To do:
1 – Answer these from the essay on American decline below, each on its own line:
(a) In what year does the essay place the fragmentation of the USSR?
(b) What heading introduces the second point?
(c) To what does the essay compare a United States "browning around the edges"?
2 – In the essay on American decline below, find the sentence that calls the United States "politically spent." List every adjective that follows "too" in that sentence.
3 – Write the next part of the essay on American decline below, picking up after its final sentence.

Passage to read:
• • • •
But as I noted – and as Kennan himself articulated in his “dinosaur” critique – we weren’t particularly good at nuance.  Presumably, the best approach to containing the Soviet Union would have been a steely-eyed and consistent resolution, applied carefully and prudently, over a very long period of time, in order to convince leaders in Moscow that aggression was very much not in its best interests, yet applied carefully and thoughtfully – without hyperbole, chest-beating bellicosity, or other overreaction that might inadvertently lead to escalation, or which might bollix up our own efforts to rally third-parties to stand with us against Communist expansion.

 

And perhaps – on average, as it were – that’s where the United States was during the Cold War.  But of course, an “average” just expresses the mean of a wide range of data points, and by no means did we get that sober and consistent steely-eyed resolution consistently right during the Cold War. 

 

Maybe George Kennan was right that we’re not too good at nuance – that we’re dinosaurs that ignore everything dangerously long until they finally erupting in rage.   Yet as the broader narrative of Kennan-influenced U.S. “containment” itself demonstrates right up to the fragmentation of the USSR in 1991, we’re also quite capable of getting things enough right, enough of the time, that we end up being a pretty decent strategic competitor despite ourselves. 

 

So that’s my first point.

 

 

We’ve Been Through Worse

 

As for the second point, I’m all too painfully aware that there’s a narrative afoot in the contemporary U.S. policy community that even though all prior predictions of our demise have turned out to be greatly exaggerated, this time it’s real.  This time, it is sometimes suggested – even from some who in the past made their name fighting such declinist narratives – that our goose really is cooked, and we just need to accustom ourselves to geopolitical senescence and a neo-isolationist future of lessened influence, dismissive inattention to the outside world, and preoccupation with our own internecine squabbles. 

 

Through this lens, the United States is not only past our global peak and browning around the edges like an old head of lettuce, but also politically spent – too polarized, too divided, too fractious, and too dysfunctional to thrive in a competitive world.  In this telling, in fact, we basically deserve our decline.

 

So is this true?  Well, maybe, I guess.  But maybe not. 

 

I have no crystal ball that can foretell the future.   But, by the way, neither do the neo-declinists.  Perhaps our American day has in fact now passed, but perhaps it hasn’t.
• • • •
Supplied information:
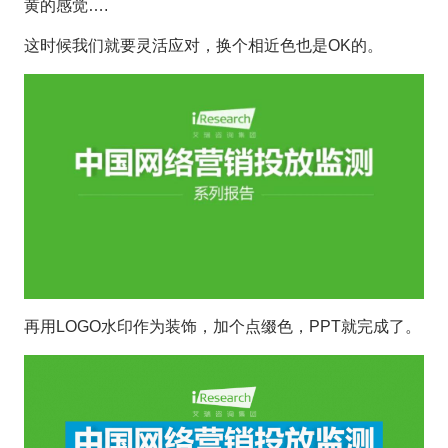
黄的感觉….
这时候我们就要灵活应对，换个相近色也是OK的。
再用LOGO水印作为装饰，加个点缀色，PPT就完成了。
• • • •
Answers to the exercise:
1 –
(a) 1991
(b) We’ve Been Through Worse
(c) An old head of lettuce

2 – polarized, divided, fractious, dysfunctional

3 –
 

So here’s my second point: it is very much worth remembering that in so many ways we have indeed heard this all before– and then some. 

 

It may be that some of our problem today is that we have lost perspective upon our own history, in the sense that if you think that today’s political and economic problems are bad, you might want to meditate a bit on what we have already come through with flying colors. 

 

For reasons of brevity, I’ll largely pass over the turbulent U.S. domestic politics of the 19th Century, but I probably shouldn’t.  After all, that era included a period of vicious polarization and tension over slavery that culminated in a literal civil war over slavery.  Beyond just traumas of the “slavery question,” moreover, the late 19th Century included years of violent riots, strikes, brutal industrialist strike-breaking, and anarchist violence leading up to the assassination of President William McKinley in 1901.  And did I mention financial crises in 1819, 1837, 1857, 1873, and 1893?

 

Those tempted to despair over our American present should keep this messy history in mind: we’ve come through some pretty messy stuff in the past.

 

And what about the 20th Century?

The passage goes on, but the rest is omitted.